Foreign Ministry spokesman Mohammad Ali Hosseini said Iran could agree to settle outstanding issues with the International Atomic Energy Agency, but only if the U.N. Security Council turned the country’s nuclear file over to the U.N. watchdog, the International Atomic Energy Agency, and dropped preparations to debate further sanctions.
The news comes days after an official in Spain said Iran had pledged to end years of stonewalling and provide answers about past suspicious nuclear activities to the IAEA.

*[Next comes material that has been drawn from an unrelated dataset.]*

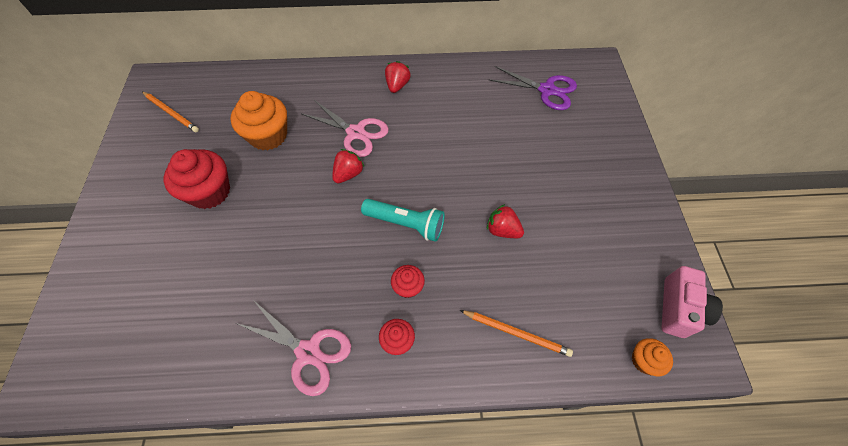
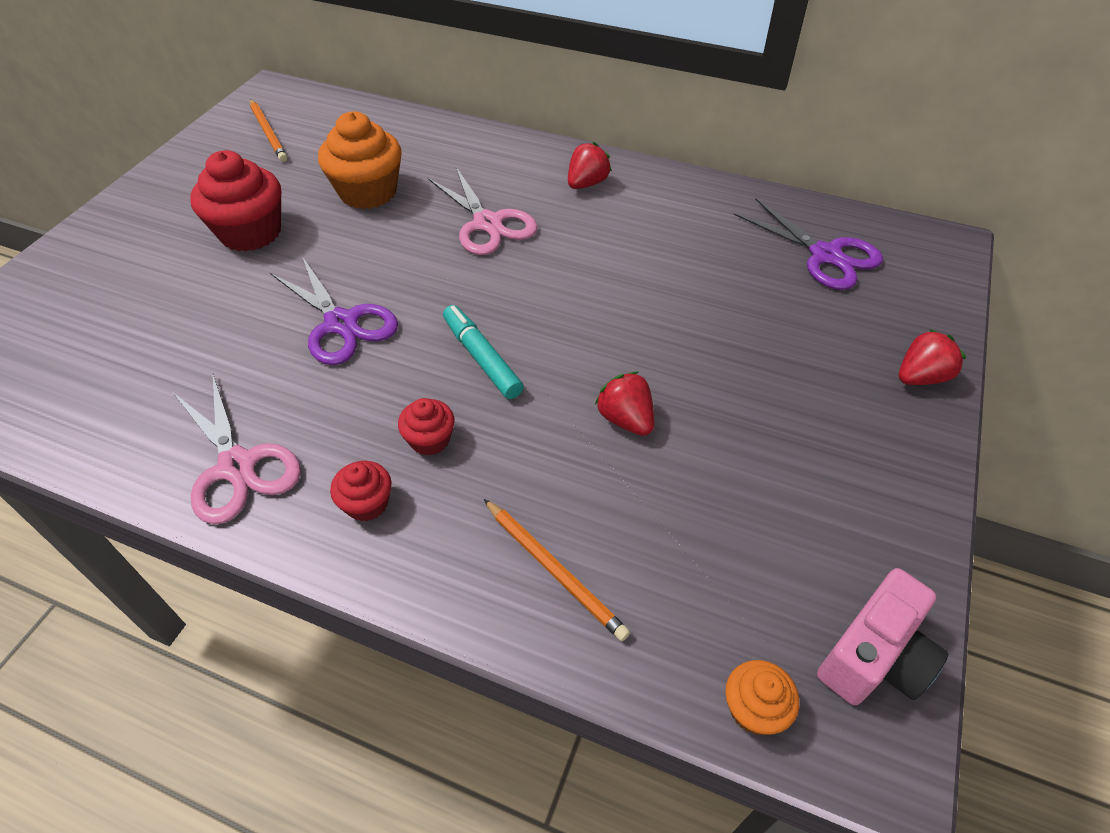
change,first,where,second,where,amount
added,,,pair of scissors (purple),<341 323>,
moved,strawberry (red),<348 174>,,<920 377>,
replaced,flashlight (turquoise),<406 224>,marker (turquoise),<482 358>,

If Iran were to follow through on that pledge, it could help the IAEA end years of efforts to establish whether Iran’s nuclear strivings were exclusively peaceful in nature – as Iran insists.
But Hosseini’s comments and the offer, which Iran’s top nuclear negotiator Ali Larijani made to the EU’s foreign policy chief, Javier Solana, during talks in Madrid last week, fell short of the Security Council’s demands that Iran freeze uranium enrichment.
The Security Council first imposed sanctions on Iran in December and modestly increased them in March over Iran’s refusal to suspend enrichment. The council is now preparing to debate more punitive measures.
Iran’s ultimate stated goal is running 54,000 centrifuges to churn out enriched uranium for what it says is power generation. But the U.S. and Israel accuse Iran of seeking to use the technology to develop nuclear weapons.